[Record excerpts — start]

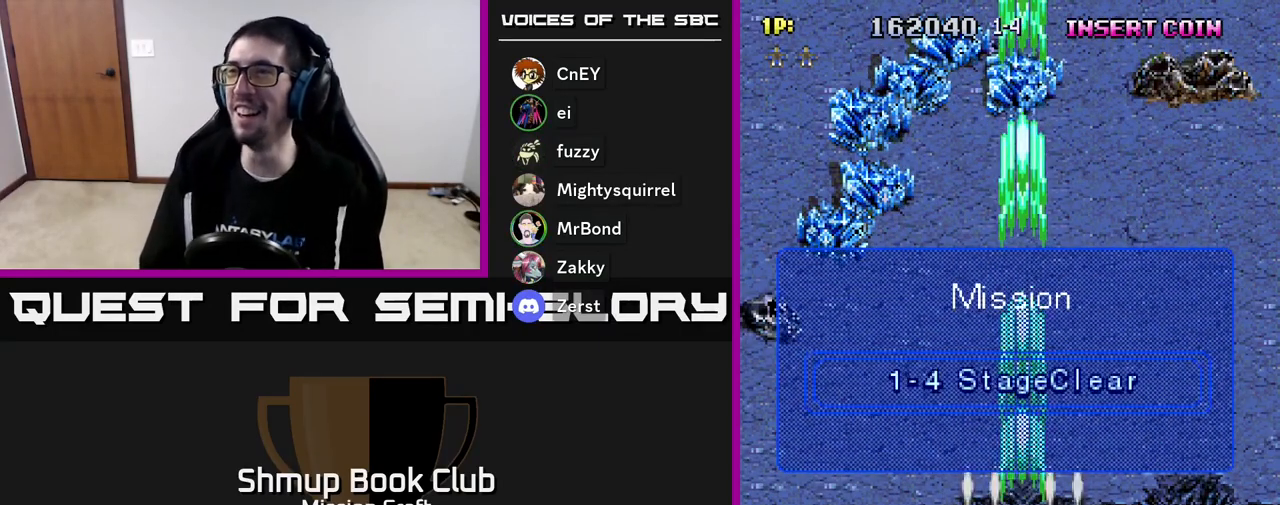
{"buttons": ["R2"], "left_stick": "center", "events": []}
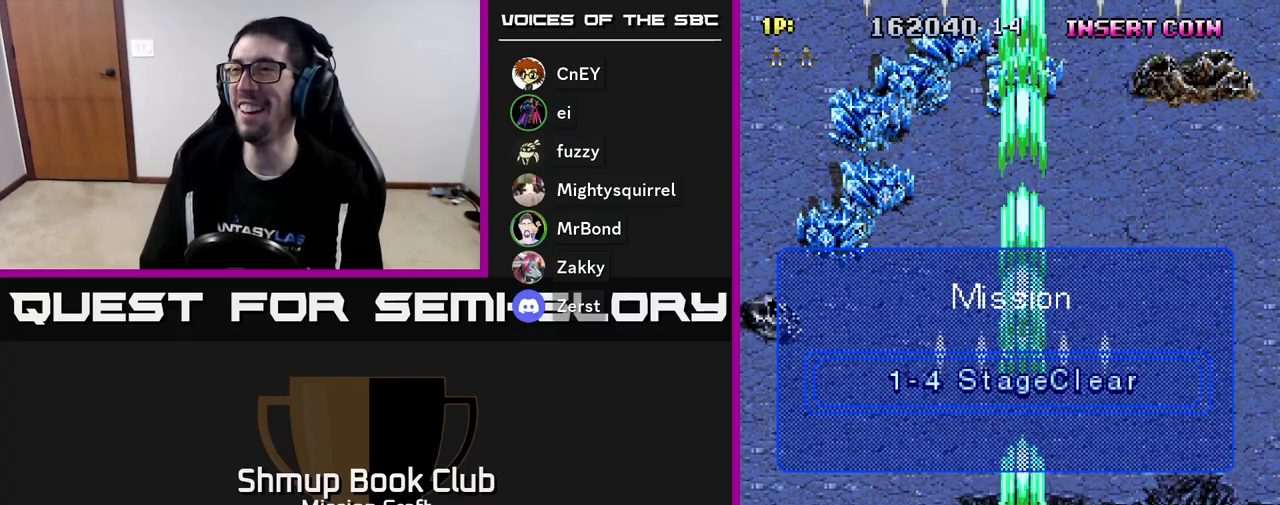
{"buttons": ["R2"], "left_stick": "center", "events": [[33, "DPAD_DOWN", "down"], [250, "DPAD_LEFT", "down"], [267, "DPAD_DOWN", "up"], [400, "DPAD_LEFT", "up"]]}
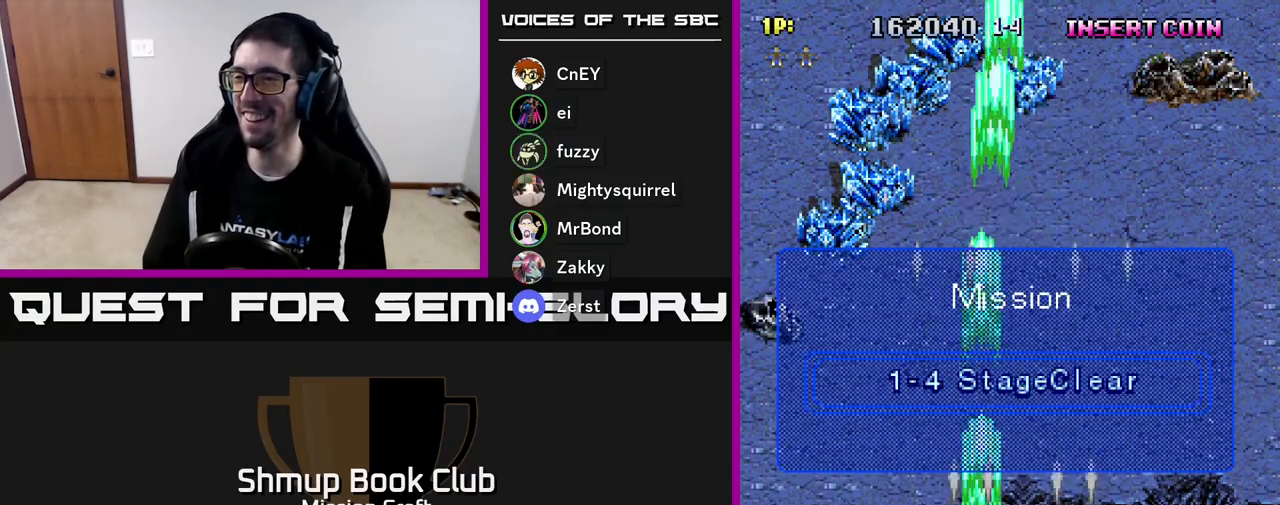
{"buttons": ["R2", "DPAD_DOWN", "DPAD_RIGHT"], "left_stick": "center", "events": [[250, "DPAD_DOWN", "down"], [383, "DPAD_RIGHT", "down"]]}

[Record excerpts — finish]
[Record excerpts — start]

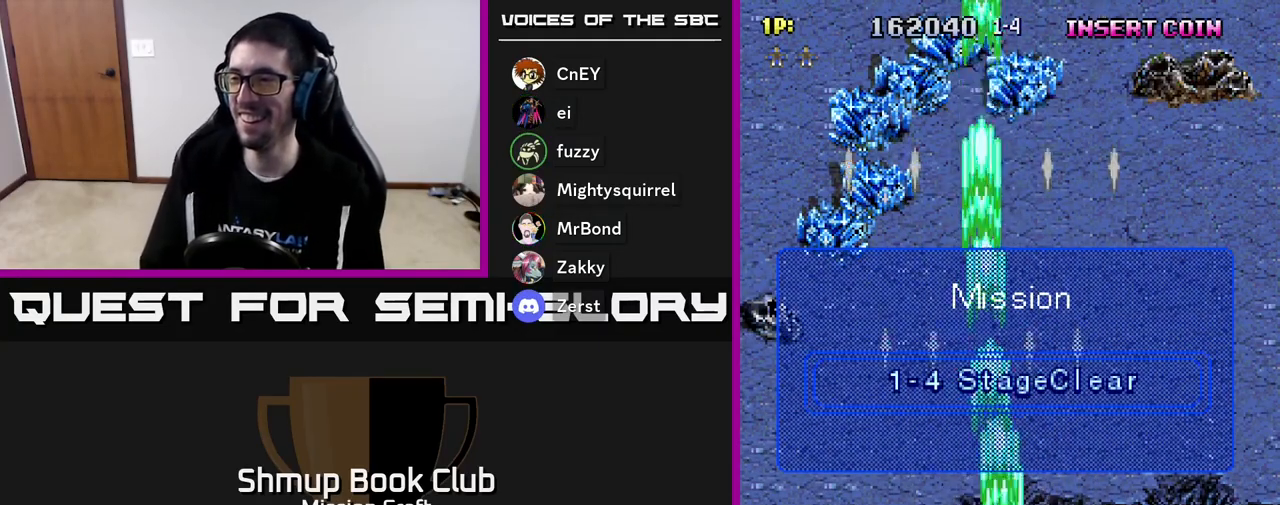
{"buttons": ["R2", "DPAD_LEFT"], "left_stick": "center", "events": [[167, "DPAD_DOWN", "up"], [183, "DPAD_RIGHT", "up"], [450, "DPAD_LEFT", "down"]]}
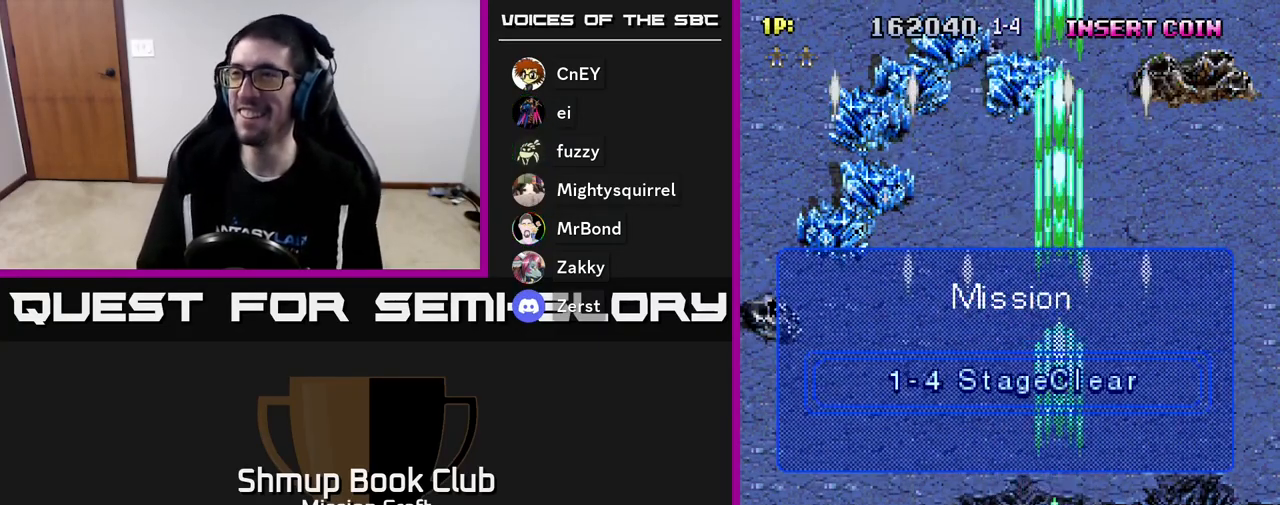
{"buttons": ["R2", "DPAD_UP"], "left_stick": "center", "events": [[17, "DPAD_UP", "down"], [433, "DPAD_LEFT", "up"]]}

[Record excerpts — finish]

Problem description: Say, as a number only, how many lines of the data contain "down".

Result of this task: 4